Il s'était passé une chose étrange : alors que les habitants quittaient la ville par milliers, de petits groupes, parfois des individus seuls, affluaient discrètement en sens inverse. Venus des déserts du Sud et des plaine de l'Ouest, des montagnes du Nord et des forêts de l'Est, ils remontèrent les cohortes de babyloniens jusqu'au cœur de la ville désertée.

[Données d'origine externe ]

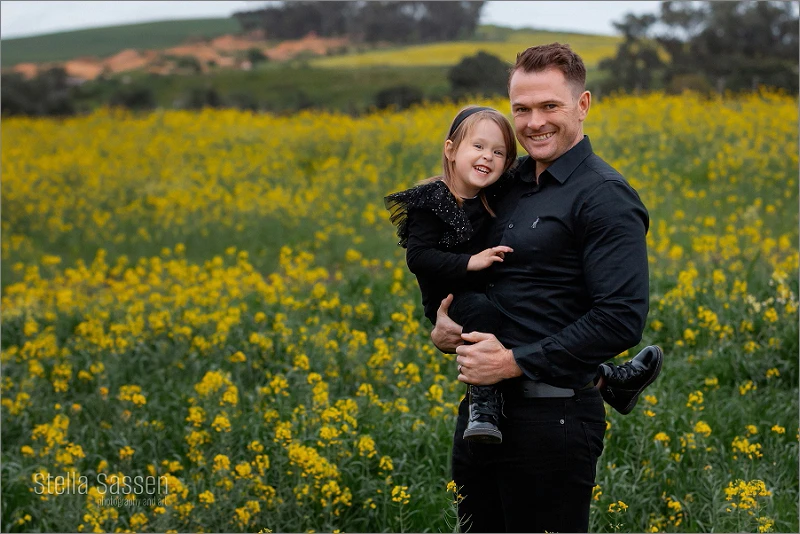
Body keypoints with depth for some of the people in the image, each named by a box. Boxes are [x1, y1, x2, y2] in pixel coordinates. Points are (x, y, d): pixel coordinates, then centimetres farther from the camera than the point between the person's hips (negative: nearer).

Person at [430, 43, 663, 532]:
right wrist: (443, 319, 2)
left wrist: (515, 362, -19)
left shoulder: (604, 196, -12)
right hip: (483, 407, 8)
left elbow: (622, 319, -20)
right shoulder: (508, 184, 12)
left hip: (553, 418, -8)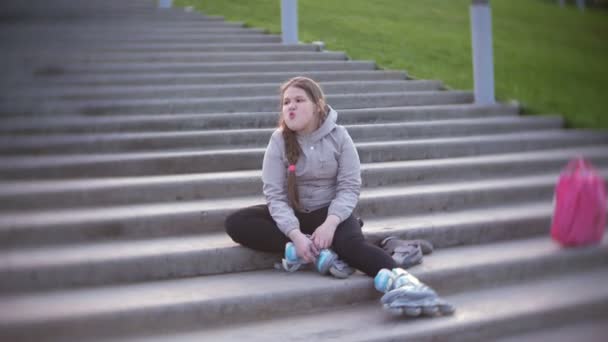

Et c'est là qu'ils se retrouvèrent, à peine quelques milliers, assis en cercle sur les ruines de Babel. Et pour la première et la dernière fois de leur histoire, c'est pour eux-mêmes que les colporteurs ouvrirent un espace de rencontre et de partage. Car il voulaient savoir pourquoi. Pourquoi, le fin mot de la fin

Certain rapportent qu'ils chantèrent, dansèrent et discutèrent pendant des semaines entières, d'autres parlent de plusieurs mois voire, pour les plus audacieux d'une année pleine.
 

Après tous ces palabres, ils arrivèrent à quelques conclusions fondamentales : une seule langue pour un seul peuple, uni autour d'un projet unique, ça ne marchait pas. C'est au contraire, l'apparition des langues multiples qui constituait un rempart contre la pensée unique et ce qu'elle engendre chez les hommes comme grands projets absurdes et globalisant aboutissant à l'anéantissement du sens et du désir de vivre ensemble.
La diversité des expressions qui n'allait pas manquer de naître d'un tel événement était donc à considérer comme une grande richesse. Un cadeau du ciel, qu'eux, les colporteurs anonymes et multiples, allaient pouvoir protéger et valoriser en continuant à faire ce qu'ils avaient toujours fait :

Ouvrir des espaces matériels ou immatériels, permanents ou éphémères, de croisements, de partage, de rencontre et de création, des espaces où le peuple se fait peuple.

Pour se souvenir de ce moment solennel et de cette mission commune, les colporteurs décidèrent de prendre un nom : « Babel-Gum ». Déformation probable de « Baab el Khom », soit « la porte du peuple » en arabe ancien.

Puis, plus libres et heureux que jamais, un à un ils se levèrent, se saluèrent et s'en allèrent à pied, à cheval, en bateau, en montgolfières...
Et depuis ils cheminent, polissant la surface de la Terre de leur talons légers, de là-bas jusqu'ici, d'hier jusqu'à aujourd'hui, de nous jusqu'à vous.